Heckenberger told me that scientists were just beginning the process of understanding this ancient world-and, like the theory of who first populated the Americas, all the traditional paradigms had to be reevalu-ated. In 2006, evidence even emerged that, in some parts of the Amazon, Indians built with stone. Archaeologists with the Amapa Institute of Scientific and Technological Research uncovered, in the northern Brazilian Amazon, an astronomical observatory tower made of huge granite rocks: each one weighed several tons, and some were nearly ten feet tall. The ruins, believed to be anywhere from five hundred to two thousand years old, have been called “the Stonehenge of the Amazon.”
“Anthropologists,” Heckenberger said, “made the mistake of coming into the Amazon in the twentieth century and seeing only small tribes and saying, ‘Well, that's all there is.' The problem is that, by then, many Indian populations had already been wiped out by what was essentially a holocaust from European contact. That's why the first Europeans in the Amazon described such massive settlements that, later, no one could ever find.”
As we walked back into the Kuikuro village, Heckenberger stopped at the edge of the plaza and told me to examine it closely. He said that the civilization that had built the giant settlements had nearly been annihilated. Yet a small number of descendants had survived, and we were no doubt among them. For a thousand years, he said, the Xinguanos had maintained artistic and cultural traditions from this highly advanced, highly structured civilization. He said, for instance, that the present-day Kuikuro village was still organized along east and west cardinal points and its paths were aligned at right angles, though its residents no longer knew why this was the preferred pattern. Heckenberger added that he had taken a piece of pottery from the ruins and shown it to a local maker of ceramics.

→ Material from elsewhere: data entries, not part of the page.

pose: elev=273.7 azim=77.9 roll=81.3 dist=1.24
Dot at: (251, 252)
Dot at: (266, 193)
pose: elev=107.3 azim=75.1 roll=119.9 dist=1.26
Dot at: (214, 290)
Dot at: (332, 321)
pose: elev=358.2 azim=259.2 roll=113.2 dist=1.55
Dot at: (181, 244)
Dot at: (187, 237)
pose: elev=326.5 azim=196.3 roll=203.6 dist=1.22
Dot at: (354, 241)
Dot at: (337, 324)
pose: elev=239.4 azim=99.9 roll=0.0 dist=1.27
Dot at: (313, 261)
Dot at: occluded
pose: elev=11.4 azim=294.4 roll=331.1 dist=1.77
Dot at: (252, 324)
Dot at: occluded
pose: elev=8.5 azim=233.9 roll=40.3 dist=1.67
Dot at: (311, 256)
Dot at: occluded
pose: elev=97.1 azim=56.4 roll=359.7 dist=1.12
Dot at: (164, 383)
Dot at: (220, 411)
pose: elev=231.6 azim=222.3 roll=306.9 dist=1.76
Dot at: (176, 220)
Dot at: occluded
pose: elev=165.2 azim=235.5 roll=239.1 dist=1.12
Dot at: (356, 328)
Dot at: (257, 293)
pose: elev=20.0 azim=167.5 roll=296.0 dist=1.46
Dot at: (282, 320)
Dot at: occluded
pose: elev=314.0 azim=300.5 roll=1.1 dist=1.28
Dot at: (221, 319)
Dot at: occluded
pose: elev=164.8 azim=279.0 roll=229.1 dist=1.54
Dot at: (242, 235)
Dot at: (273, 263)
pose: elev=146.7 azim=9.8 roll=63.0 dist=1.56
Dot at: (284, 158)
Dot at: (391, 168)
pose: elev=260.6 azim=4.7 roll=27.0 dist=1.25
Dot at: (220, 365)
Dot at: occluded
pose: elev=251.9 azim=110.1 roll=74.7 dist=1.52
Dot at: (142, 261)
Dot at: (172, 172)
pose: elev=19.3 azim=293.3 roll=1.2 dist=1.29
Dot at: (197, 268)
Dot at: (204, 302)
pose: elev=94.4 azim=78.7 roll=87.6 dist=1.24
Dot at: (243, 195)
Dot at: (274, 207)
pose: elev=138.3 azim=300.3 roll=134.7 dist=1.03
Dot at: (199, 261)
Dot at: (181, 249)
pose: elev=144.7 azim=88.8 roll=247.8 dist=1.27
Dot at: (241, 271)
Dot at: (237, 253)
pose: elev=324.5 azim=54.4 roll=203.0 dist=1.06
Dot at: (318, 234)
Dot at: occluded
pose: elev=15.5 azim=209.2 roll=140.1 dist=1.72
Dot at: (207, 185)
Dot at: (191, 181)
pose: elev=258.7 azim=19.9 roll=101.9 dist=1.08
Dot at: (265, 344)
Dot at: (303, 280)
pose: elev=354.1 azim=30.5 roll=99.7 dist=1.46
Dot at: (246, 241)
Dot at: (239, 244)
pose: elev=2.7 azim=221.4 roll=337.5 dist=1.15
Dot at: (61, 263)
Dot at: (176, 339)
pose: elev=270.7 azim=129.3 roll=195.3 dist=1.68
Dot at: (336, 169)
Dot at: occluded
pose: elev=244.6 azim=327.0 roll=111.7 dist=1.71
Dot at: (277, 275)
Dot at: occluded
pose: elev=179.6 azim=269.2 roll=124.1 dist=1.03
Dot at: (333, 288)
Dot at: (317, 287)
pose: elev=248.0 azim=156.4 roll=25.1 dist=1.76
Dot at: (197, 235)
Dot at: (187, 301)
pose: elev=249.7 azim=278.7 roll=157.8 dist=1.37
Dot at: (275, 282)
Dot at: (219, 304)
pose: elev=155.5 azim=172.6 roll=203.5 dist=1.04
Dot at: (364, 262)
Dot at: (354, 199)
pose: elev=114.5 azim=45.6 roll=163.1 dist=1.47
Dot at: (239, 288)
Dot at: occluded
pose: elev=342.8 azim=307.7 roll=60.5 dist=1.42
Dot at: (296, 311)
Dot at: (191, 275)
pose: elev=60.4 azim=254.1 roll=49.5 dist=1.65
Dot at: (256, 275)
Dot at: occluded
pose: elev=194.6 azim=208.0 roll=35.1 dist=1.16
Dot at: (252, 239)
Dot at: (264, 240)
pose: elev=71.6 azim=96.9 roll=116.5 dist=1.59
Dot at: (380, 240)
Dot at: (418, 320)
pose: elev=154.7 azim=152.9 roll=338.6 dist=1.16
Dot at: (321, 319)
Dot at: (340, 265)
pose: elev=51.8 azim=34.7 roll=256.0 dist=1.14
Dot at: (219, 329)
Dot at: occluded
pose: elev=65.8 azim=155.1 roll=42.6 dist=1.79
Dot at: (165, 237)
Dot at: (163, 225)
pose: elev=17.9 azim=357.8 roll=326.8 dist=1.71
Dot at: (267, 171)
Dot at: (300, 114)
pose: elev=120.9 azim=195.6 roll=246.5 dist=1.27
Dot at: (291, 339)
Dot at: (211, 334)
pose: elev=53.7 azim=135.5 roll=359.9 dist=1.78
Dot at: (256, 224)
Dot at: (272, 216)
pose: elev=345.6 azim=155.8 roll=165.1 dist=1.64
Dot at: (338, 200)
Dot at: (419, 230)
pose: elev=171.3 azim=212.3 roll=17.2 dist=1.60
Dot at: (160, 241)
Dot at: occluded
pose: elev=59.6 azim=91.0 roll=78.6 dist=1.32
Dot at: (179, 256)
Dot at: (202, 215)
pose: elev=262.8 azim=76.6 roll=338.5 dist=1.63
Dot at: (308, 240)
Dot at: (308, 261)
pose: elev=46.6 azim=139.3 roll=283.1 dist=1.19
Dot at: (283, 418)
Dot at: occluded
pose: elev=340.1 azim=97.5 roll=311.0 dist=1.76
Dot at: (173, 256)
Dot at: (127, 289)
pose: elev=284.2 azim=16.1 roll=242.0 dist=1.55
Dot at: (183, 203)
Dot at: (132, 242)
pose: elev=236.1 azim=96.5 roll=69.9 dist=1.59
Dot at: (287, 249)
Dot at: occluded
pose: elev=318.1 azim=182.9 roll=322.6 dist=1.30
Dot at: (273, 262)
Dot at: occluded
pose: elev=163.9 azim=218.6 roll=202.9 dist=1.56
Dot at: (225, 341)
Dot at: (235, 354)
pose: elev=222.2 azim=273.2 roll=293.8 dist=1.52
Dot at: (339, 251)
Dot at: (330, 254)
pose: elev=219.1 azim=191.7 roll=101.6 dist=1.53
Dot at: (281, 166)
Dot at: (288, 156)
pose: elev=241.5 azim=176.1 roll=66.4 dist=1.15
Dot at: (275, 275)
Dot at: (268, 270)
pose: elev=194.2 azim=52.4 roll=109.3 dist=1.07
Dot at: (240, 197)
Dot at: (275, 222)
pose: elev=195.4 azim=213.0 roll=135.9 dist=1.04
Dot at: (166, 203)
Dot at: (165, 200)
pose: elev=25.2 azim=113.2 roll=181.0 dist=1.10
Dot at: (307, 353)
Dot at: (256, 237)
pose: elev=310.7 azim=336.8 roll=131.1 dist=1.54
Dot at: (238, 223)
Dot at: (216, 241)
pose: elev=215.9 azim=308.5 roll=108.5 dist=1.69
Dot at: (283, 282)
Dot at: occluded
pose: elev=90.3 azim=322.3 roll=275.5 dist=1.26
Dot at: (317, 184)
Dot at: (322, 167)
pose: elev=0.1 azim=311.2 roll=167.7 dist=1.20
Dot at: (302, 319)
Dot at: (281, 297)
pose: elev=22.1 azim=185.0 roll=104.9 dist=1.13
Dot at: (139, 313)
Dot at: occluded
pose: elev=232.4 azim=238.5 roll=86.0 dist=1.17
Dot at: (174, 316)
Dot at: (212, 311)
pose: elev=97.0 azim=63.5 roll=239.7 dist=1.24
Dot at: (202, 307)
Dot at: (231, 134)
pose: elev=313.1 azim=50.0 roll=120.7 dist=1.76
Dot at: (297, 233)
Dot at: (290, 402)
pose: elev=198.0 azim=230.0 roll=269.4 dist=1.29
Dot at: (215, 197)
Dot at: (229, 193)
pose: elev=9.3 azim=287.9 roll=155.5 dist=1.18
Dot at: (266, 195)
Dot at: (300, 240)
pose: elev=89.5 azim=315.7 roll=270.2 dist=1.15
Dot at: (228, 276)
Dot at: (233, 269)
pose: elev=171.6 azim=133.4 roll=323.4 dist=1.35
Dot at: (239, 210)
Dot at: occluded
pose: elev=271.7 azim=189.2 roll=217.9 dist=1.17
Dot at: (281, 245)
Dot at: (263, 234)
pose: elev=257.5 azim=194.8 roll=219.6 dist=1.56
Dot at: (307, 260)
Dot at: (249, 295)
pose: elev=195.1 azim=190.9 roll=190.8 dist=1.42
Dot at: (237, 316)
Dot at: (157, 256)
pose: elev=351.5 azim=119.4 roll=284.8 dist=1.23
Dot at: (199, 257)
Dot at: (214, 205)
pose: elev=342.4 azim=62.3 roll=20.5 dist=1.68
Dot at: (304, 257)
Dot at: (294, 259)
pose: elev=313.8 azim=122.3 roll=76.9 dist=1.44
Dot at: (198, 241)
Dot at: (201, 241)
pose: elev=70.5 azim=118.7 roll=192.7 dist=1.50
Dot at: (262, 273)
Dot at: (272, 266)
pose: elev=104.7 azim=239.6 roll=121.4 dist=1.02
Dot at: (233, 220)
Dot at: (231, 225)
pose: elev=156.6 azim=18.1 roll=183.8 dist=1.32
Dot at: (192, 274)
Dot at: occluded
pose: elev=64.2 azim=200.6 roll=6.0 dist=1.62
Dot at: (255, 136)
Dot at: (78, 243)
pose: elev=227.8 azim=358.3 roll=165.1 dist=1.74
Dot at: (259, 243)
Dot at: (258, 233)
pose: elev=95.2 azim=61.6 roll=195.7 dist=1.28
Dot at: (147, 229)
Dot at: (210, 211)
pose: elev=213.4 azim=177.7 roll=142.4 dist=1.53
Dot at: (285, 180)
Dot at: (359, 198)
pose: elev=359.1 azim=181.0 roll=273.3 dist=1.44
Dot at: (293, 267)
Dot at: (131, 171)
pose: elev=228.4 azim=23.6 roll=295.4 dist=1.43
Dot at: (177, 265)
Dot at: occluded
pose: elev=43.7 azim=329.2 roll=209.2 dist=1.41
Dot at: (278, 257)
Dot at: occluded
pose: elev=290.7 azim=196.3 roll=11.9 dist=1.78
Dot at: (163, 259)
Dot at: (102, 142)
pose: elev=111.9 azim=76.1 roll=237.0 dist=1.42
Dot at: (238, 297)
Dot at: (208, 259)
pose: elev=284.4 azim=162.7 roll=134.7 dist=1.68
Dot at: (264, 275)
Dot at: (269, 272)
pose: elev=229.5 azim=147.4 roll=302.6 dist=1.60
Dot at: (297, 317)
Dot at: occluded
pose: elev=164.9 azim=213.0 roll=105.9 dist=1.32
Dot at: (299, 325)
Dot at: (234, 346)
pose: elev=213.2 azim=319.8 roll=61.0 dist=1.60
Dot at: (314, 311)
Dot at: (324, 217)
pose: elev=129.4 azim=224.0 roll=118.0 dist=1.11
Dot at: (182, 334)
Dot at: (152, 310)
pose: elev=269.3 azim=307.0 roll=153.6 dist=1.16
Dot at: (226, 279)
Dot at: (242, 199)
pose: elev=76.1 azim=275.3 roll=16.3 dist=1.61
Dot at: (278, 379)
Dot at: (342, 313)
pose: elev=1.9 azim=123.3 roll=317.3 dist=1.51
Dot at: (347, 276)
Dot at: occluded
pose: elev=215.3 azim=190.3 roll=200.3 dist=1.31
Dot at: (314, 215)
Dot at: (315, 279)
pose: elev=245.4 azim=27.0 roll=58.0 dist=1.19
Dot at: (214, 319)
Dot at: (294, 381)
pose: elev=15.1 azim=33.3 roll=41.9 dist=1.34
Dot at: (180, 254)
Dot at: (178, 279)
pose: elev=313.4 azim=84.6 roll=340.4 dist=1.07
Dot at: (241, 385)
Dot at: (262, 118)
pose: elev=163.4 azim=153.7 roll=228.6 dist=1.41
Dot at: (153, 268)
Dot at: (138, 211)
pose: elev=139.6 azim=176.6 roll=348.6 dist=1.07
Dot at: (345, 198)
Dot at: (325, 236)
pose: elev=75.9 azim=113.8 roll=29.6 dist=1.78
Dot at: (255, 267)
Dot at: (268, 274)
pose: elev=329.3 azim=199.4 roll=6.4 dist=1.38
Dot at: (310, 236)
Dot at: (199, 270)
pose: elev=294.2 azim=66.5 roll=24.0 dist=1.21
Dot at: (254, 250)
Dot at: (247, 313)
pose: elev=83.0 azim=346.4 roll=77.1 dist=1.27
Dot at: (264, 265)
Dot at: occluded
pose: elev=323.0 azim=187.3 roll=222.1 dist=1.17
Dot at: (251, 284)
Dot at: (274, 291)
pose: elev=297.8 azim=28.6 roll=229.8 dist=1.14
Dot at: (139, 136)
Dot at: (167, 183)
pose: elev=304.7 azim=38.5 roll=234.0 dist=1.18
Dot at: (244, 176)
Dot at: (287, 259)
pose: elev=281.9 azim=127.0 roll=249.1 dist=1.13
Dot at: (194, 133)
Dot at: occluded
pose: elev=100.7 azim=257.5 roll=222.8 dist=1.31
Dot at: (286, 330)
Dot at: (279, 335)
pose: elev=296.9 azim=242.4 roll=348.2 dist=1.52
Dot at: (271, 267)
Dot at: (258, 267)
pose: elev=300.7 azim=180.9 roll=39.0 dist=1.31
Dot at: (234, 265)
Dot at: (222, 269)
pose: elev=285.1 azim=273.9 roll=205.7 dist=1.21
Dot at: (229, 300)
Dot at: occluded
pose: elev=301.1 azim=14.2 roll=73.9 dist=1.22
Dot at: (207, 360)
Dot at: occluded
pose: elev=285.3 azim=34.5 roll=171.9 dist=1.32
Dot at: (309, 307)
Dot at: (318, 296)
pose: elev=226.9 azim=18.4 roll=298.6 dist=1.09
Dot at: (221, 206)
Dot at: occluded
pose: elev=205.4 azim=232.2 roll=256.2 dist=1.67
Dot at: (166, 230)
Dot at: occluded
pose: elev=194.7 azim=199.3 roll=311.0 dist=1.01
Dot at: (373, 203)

It was so similar to present-day pottery, with its painted exterior and reddish clay, that the potter insisted it had been made recently.
As Paolo and I headed toward the chief's house, Heckenberger picked up a contemporary ceramic pot and ran his hand along the edge, where there were grooves. “They're from boiling the toxins out of manioc,” he said. He had detected the same feature in the ancient pots. “That means that a thousand years ago people in this civilization had the same staple of diet,” he said. He began to go through the house, finding parallels between the ancient civilization and its remnants today: the clay statues, the thatched walls and roofs, the cotton hammocks. “To tell you the honest-to-God truth, I don't think there is anywhere in the world where there isn't written history where the continuity is so clear as right here,” Heckenberger said.